By immense caution he succeeded in so bending down that he at last gained a sitting position on the ledge, and then, with his face to the wall, he glided over the pediment and grasped one of the columns. Slipping along this, he arrived at the window-sill, from which the drop to the ground was all that now remained. Strange was it that this latter and easier part of all the danger affrighted him more than all he had gone through. It was as if his overtasked courage was exhausted; as though the daring energy had no more supplies to draw upon; for there he sat, hopelessly gazing at the ground beneath, unable to summon resolution to attempt it.

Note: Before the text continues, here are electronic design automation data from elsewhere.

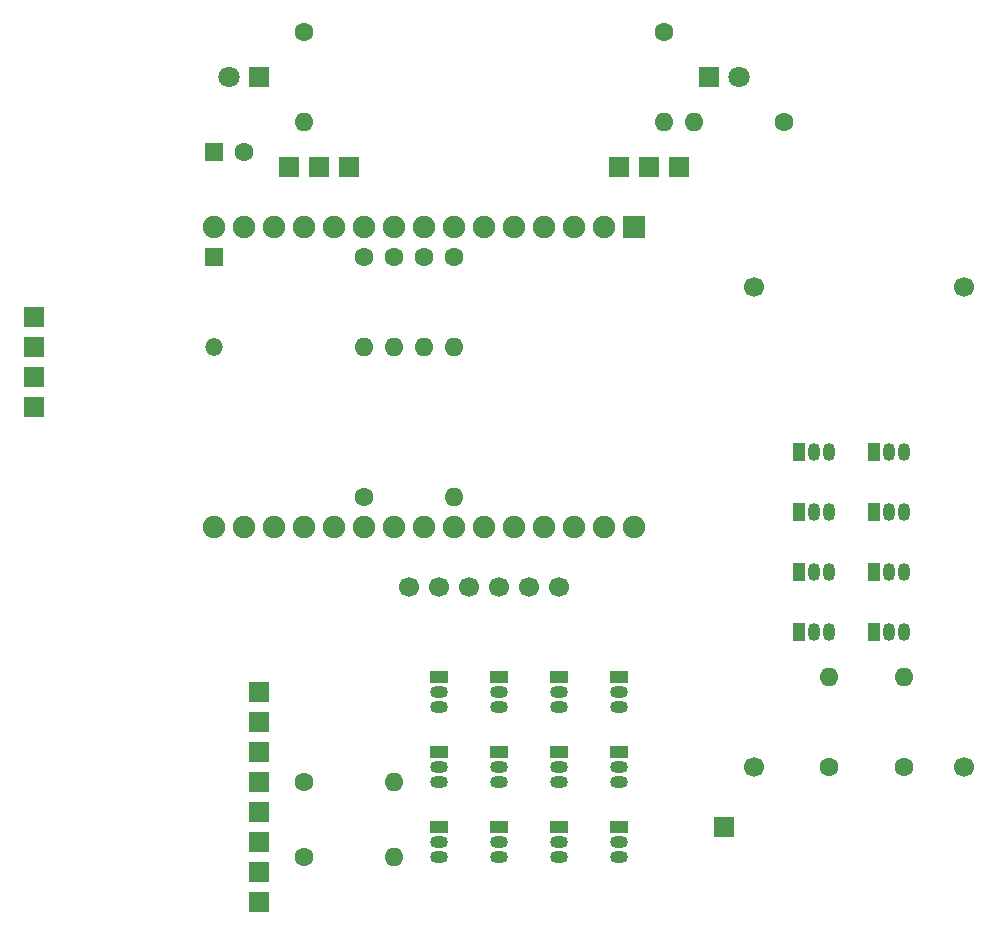
<source format=gbr>
%TF.GenerationSoftware,KiCad,Pcbnew,7.0.10*%
%TF.CreationDate,2024-02-07T14:22:42-05:00*%
%TF.ProjectId,board_up,626f6172-645f-4757-902e-6b696361645f,rev?*%
%TF.SameCoordinates,Original*%
%TF.FileFunction,Soldermask,Top*%
%TF.FilePolarity,Negative*%
%FSLAX46Y46*%
G04 Gerber Fmt 4.6, Leading zero omitted, Abs format (unit mm)*
G04 Created by KiCad (PCBNEW 7.0.10) date 2024-02-07 14:22:42*
%MOMM*%
%LPD*%
G01*
G04 APERTURE LIST*
G04 Aperture macros list*
%AMRoundRect*
0 Rectangle with rounded corners*
0 $1 Rounding radius*
0 $2 $3 $4 $5 $6 $7 $8 $9 X,Y pos of 4 corners*
0 Add a 4 corners polygon primitive as box body*
4,1,4,$2,$3,$4,$5,$6,$7,$8,$9,$2,$3,0*
0 Add four circle primitives for the rounded corners*
1,1,$1+$1,$2,$3*
1,1,$1+$1,$4,$5*
1,1,$1+$1,$6,$7*
1,1,$1+$1,$8,$9*
0 Add four rect primitives between the rounded corners*
20,1,$1+$1,$2,$3,$4,$5,0*
20,1,$1+$1,$4,$5,$6,$7,0*
20,1,$1+$1,$6,$7,$8,$9,0*
20,1,$1+$1,$8,$9,$2,$3,0*%
G04 Aperture macros list end*
%ADD10R,1.500000X1.050000*%
%ADD11O,1.500000X1.050000*%
%ADD12C,1.600000*%
%ADD13O,1.600000X1.600000*%
%ADD14R,1.700000X1.700000*%
%ADD15R,1.050000X1.500000*%
%ADD16O,1.050000X1.500000*%
%ADD17RoundRect,0.102000X-0.850000X0.850000X-0.850000X-0.850000X0.850000X-0.850000X0.850000X0.850000X0*%
%ADD18C,1.904000*%
%ADD19R,1.800000X1.800000*%
%ADD20C,1.800000*%
%ADD21R,1.600000X1.600000*%
%ADD22R,1.500000X1.500000*%
%ADD23O,1.500000X1.500000*%
%ADD24C,1.700000*%
G04 APERTURE END LIST*
D10*
%TO.C,Q402*%
X55880000Y-74930000D03*
D11*
X55880000Y-76200000D03*
X55880000Y-77470000D03*
%TD*%
D12*
%TO.C,R102*%
X64770000Y-7620000D03*
D13*
X64770000Y-15240000D03*
%TD*%
D14*
%TO.C,J120*%
X30480000Y-81280000D03*
%TD*%
D15*
%TO.C,Q502*%
X76200000Y-48260000D03*
D16*
X77470000Y-48260000D03*
X78740000Y-48260000D03*
%TD*%
D12*
%TO.C,R107*%
X85090000Y-69850000D03*
D13*
X85090000Y-62230000D03*
%TD*%
D14*
%TO.C,J111*%
X63500000Y-19050000D03*
%TD*%
D15*
%TO.C,Q501*%
X76200000Y-43180000D03*
D16*
X77470000Y-43180000D03*
X78740000Y-43180000D03*
%TD*%
D14*
%TO.C,J117*%
X30480000Y-73660000D03*
%TD*%
D12*
%TO.C,R501*%
X44450000Y-26670000D03*
D13*
X44450000Y-34290000D03*
%TD*%
D14*
%TO.C,J102*%
X38100000Y-19050000D03*
%TD*%
D15*
%TO.C,Q602*%
X82550000Y-48260000D03*
D16*
X83820000Y-48260000D03*
X85090000Y-48260000D03*
%TD*%
D14*
%TO.C,J103*%
X69850000Y-74930000D03*
%TD*%
%TO.C,J105*%
X33020000Y-19050000D03*
%TD*%
%TO.C,J114*%
X30480000Y-66040000D03*
%TD*%
D15*
%TO.C,Q603*%
X82550000Y-53340000D03*
D16*
X83820000Y-53340000D03*
X85090000Y-53340000D03*
%TD*%
D10*
%TO.C,Q303*%
X50800000Y-62230000D03*
D11*
X50800000Y-63500000D03*
X50800000Y-64770000D03*
%TD*%
D12*
%TO.C,R601*%
X46990000Y-26670000D03*
D13*
X46990000Y-34290000D03*
%TD*%
D14*
%TO.C,J110*%
X11430000Y-39370000D03*
%TD*%
D10*
%TO.C,Q302*%
X55880000Y-62230000D03*
D11*
X55880000Y-63500000D03*
X55880000Y-64770000D03*
%TD*%
D10*
%TO.C,Q203*%
X50800000Y-68580000D03*
D11*
X50800000Y-69850000D03*
X50800000Y-71120000D03*
%TD*%
D12*
%TO.C,R105*%
X34290000Y-77470000D03*
D13*
X41910000Y-77470000D03*
%TD*%
D10*
%TO.C,Q202*%
X55880000Y-68580000D03*
D11*
X55880000Y-69850000D03*
X55880000Y-71120000D03*
%TD*%
D14*
%TO.C,J118*%
X30480000Y-76200000D03*
%TD*%
%TO.C,J115*%
X30480000Y-68580000D03*
%TD*%
%TO.C,J112*%
X35560000Y-19050000D03*
%TD*%
D15*
%TO.C,Q601*%
X82550000Y-43180000D03*
D16*
X83820000Y-43180000D03*
X85090000Y-43180000D03*
%TD*%
D12*
%TO.C,R101*%
X74930000Y-15240000D03*
D13*
X67310000Y-15240000D03*
%TD*%
D15*
%TO.C,Q504*%
X76200000Y-58420000D03*
D16*
X77470000Y-58420000D03*
X78740000Y-58420000D03*
%TD*%
D12*
%TO.C,R106*%
X78740000Y-69850000D03*
D13*
X78740000Y-62230000D03*
%TD*%
D14*
%TO.C,J108*%
X11430000Y-36830000D03*
%TD*%
%TO.C,J106*%
X11430000Y-31750000D03*
%TD*%
%TO.C,J104*%
X66040000Y-19050000D03*
%TD*%
%TO.C,J101*%
X60960000Y-19050000D03*
%TD*%
D17*
%TO.C,U103*%
X62230000Y-24130000D03*
D18*
X59690000Y-24130000D03*
X57150000Y-24130000D03*
X54610000Y-24130000D03*
X52070000Y-24130000D03*
X49530000Y-24130000D03*
X46990000Y-24130000D03*
X44450000Y-24130000D03*
X41910000Y-24130000D03*
X39370000Y-24130000D03*
X36830000Y-24130000D03*
X34290000Y-24130000D03*
X31750000Y-24130000D03*
X29210000Y-24130000D03*
X26670000Y-24130000D03*
X26670000Y-49530000D03*
X29210000Y-49530000D03*
X31750000Y-49530000D03*
X34290000Y-49530000D03*
X36830000Y-49530000D03*
X39370000Y-49530000D03*
X41910000Y-49530000D03*
X44450000Y-49530000D03*
X46990000Y-49530000D03*
X49530000Y-49530000D03*
X52070000Y-49530000D03*
X54610000Y-49530000D03*
X57150000Y-49530000D03*
X59690000Y-49530000D03*
X62230000Y-49530000D03*
%TD*%
D10*
%TO.C,Q304*%
X45720000Y-62230000D03*
D11*
X45720000Y-63500000D03*
X45720000Y-64770000D03*
%TD*%
D19*
%TO.C,D101*%
X68580000Y-11430000D03*
D20*
X71120000Y-11430000D03*
%TD*%
D10*
%TO.C,Q401*%
X60960000Y-74930000D03*
D11*
X60960000Y-76200000D03*
X60960000Y-77470000D03*
%TD*%
D10*
%TO.C,Q201*%
X60960000Y-68580000D03*
D11*
X60960000Y-69850000D03*
X60960000Y-71120000D03*
%TD*%
D10*
%TO.C,Q301*%
X60960000Y-62230000D03*
D11*
X60960000Y-63500000D03*
X60960000Y-64770000D03*
%TD*%
D19*
%TO.C,D102*%
X30480000Y-11430000D03*
D20*
X27940000Y-11430000D03*
%TD*%
D21*
%TO.C,C102*%
X26710000Y-17780000D03*
D12*
X29210000Y-17780000D03*
%TD*%
D22*
%TO.C,D103*%
X26670000Y-26665000D03*
D23*
X26670000Y-34285000D03*
%TD*%
D10*
%TO.C,Q403*%
X50800000Y-74930000D03*
D11*
X50800000Y-76200000D03*
X50800000Y-77470000D03*
%TD*%
D15*
%TO.C,Q503*%
X76200000Y-53340000D03*
D16*
X77470000Y-53340000D03*
X78740000Y-53340000D03*
%TD*%
D24*
%TO.C,U101*%
X72390000Y-69850000D03*
X90170000Y-69850000D03*
X72390000Y-29210000D03*
X90170000Y-29210000D03*
%TD*%
D12*
%TO.C,R301*%
X39370000Y-46990000D03*
D13*
X46990000Y-46990000D03*
%TD*%
D14*
%TO.C,J116*%
X30480000Y-71120000D03*
%TD*%
D12*
%TO.C,R401*%
X41910000Y-26670000D03*
D13*
X41910000Y-34290000D03*
%TD*%
D14*
%TO.C,J119*%
X30480000Y-78740000D03*
%TD*%
D24*
%TO.C,U102*%
X43180000Y-54610000D03*
X45720000Y-54610000D03*
X48260000Y-54610000D03*
X50800000Y-54610000D03*
X53340000Y-54610000D03*
X55880000Y-54610000D03*
%TD*%
D12*
%TO.C,R201*%
X39370000Y-26670000D03*
D13*
X39370000Y-34290000D03*
%TD*%
D14*
%TO.C,J113*%
X30480000Y-63500000D03*
%TD*%
D12*
%TO.C,R103*%
X34290000Y-7620000D03*
D13*
X34290000Y-15240000D03*
%TD*%
D10*
%TO.C,Q404*%
X45720000Y-74930000D03*
D11*
X45720000Y-76200000D03*
X45720000Y-77470000D03*
%TD*%
D12*
%TO.C,R104*%
X34290000Y-71120000D03*
D13*
X41910000Y-71120000D03*
%TD*%
D15*
%TO.C,Q604*%
X82550000Y-58420000D03*
D16*
X83820000Y-58420000D03*
X85090000Y-58420000D03*
%TD*%
D14*
%TO.C,J109*%
X11430000Y-34290000D03*
%TD*%
D10*
%TO.C,Q204*%
X45720000Y-68580000D03*
D11*
X45720000Y-69850000D03*
X45720000Y-71120000D03*
%TD*%
M02*

</source>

The brief season between day and dark, the flickering moments of half-light passed away, and a night calm and starlit spread over the scene. Except the wild and plaintive cry of an owl from an ivy-clad turret above him, not a sound broke the stillness, and there Gerald sat, stunned and scarce conscious. As darkness closed round him, and he could no longer measure the distance to the ground beneath, the peril of his position became more appalling, and he felt like one who must await the moment of an inevitable and dreadful fate. Already a sense of weariness warned him that at the slightest stir he might lose his balance, and then what a fate—mutilation perhaps, worse than any death! If he could maintain his present position till day broke, it was certain he must be rescued. Solitary as was the spot, some one would surely pass and see him, but then, if overcome by fatigue, sleep should seize him—even now a dreary lassitude swept over him: oftentimes his eyes would close, and fancies flit across him, that boded the approach of slumber! Tortured beyond endurance by this long conflict with his fears, he resolved, come what might, to try his fate, and, with a shrill cry for mercy upon his soul, he dropped from the ledge.

When the day broke he was there beneath the window, his forehead bleeding and his ankle broken. He had tried to move, but could not, and he waited calmly what fate might befall him. He was now calm and self-confident. The season of struggle was over; the period of sound thought and reflection had begun.